Открыла она, зажав стаканы в одной руке. На ступеньках стояли две барышни в платьях, на высоких каблуках и с прическами, зацементированными лаком для волос. Обеим чуть за тридцать, блондинки, с улыбками, выдававшими либо крайнее лицемерие, либо злоупотребление наркотиками. Молли не смогла определить, что именно.
– “Эйвон”? – спросила она.
– Нет, – хихикнув, ответила передняя блондинка. – Меня зовут Мардж Уитфилд, а это – Кэти Маршалл. Мы из “Коалиции за нравственное общество”. Нам бы хотелось поговорить с вами о нашей кампании за введение в средних школах обязательной молитвы.

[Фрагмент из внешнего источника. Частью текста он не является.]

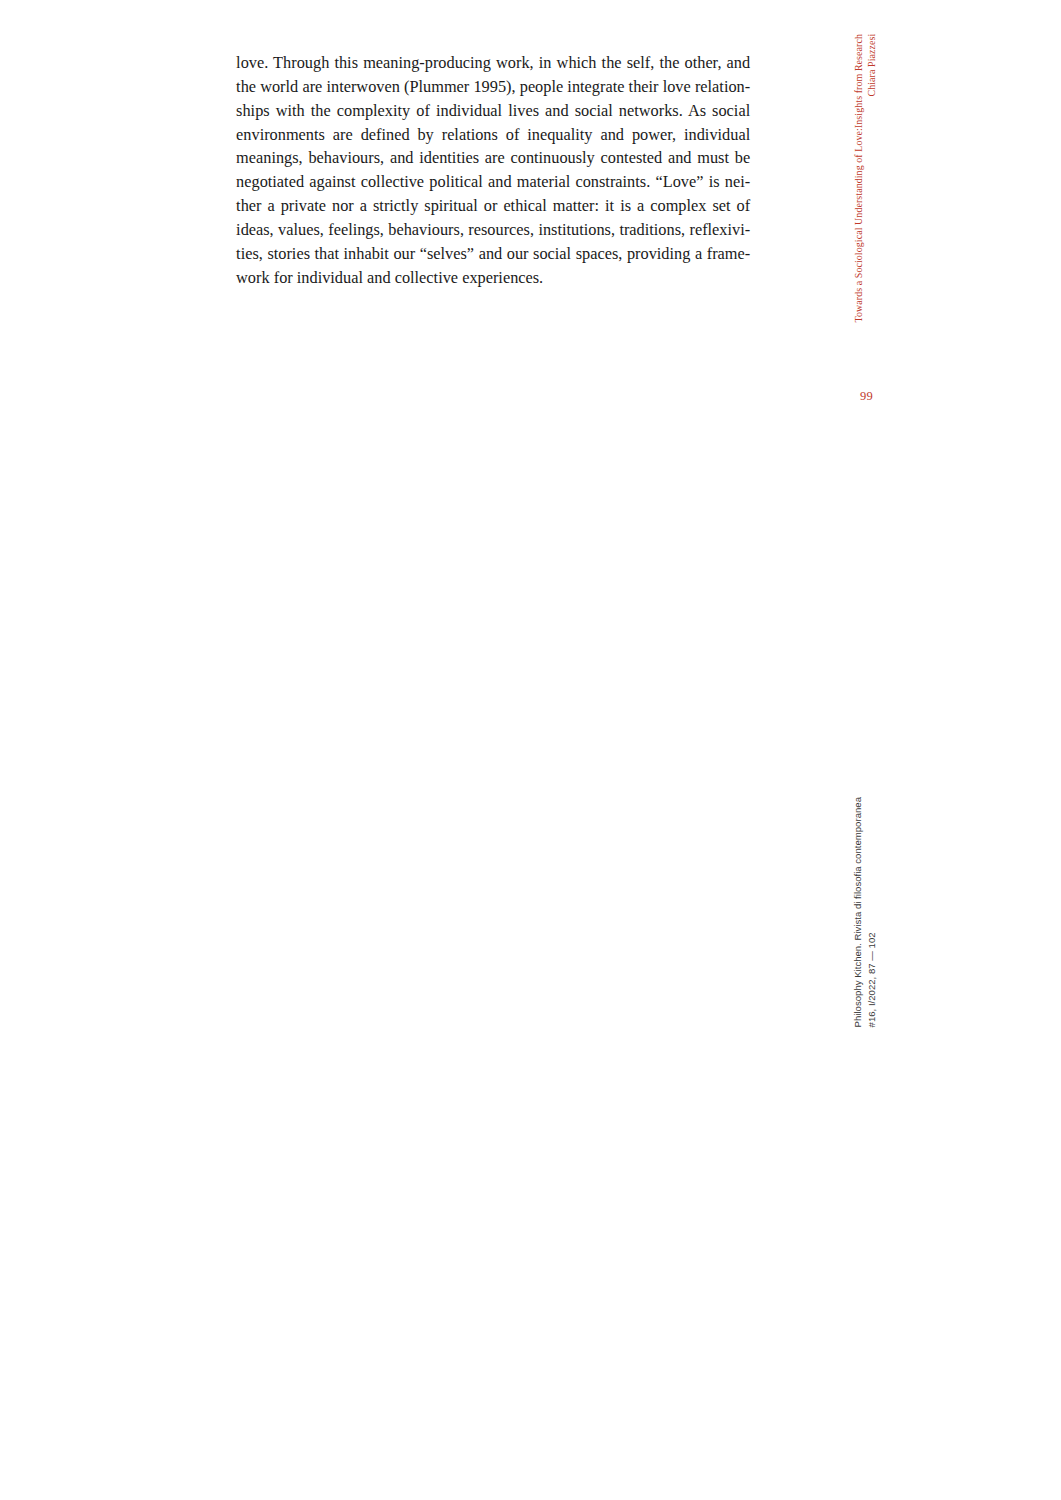Towards a Sociological Understanding of Love:Insights from Research Chiara Piazzesi
love. Through this meaning-producing work, in which the self, the other, and the world are interwoven (Plummer 1995), people integrate their love relationships with the complexity of individual lives and social networks. As social environments are defined by relations of inequality and power, individual meanings, behaviours, and identities are continuously contested and must be negotiated against collective political and material constraints. “Love” is neither a private nor a strictly spiritual or ethical matter: it is a complex set of ideas, values, feelings, behaviours, resources, institutions, traditions, reflexivities, stories that inhabit our “selves” and our social spaces, providing a framework for individual and collective experiences.
99
Philosophy Kitchen. Rivista di filosofia contemporanea#16, I/2022, 87 — 102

Надеемся, что не очень помешали вам. – Кэти была в розовом, Мардж – в пастельно-голубом.
– А я – Молли Мичон. Я тут просто уборку затеяла. – Молли продемонстрировала стаканы. – Заходите.
Барышни шагнули внутрь и остановились в дверях. Молли понесла стаканы на кухню.
– Знаете, – сказала она, – интересная вещь. Если в один стакан налить диетической кока-колы, а в другой – обычной, и дать им постоять... ой, ну полгода от силы, а потом вернуться и посмотреть, то в том, где обычная кока-кола, растут всякие зеленые штуки, а вот диетическая стоит совсем как новенькая.
Молли вернулась в комнату.
– Вам налить чего-нибудь выпить?
– Нет, спасибо, – механическим голосом андроида ответила Мардж. Они с Кэти не отрывали глаз от стоп-кадра мокрой и голой Молли на экране. Молли порхнула мимо и выключила телевизор.
– Извините, это один художественный фильм, в котором я снималась в Париже, когда была моложе. Вы не присядете?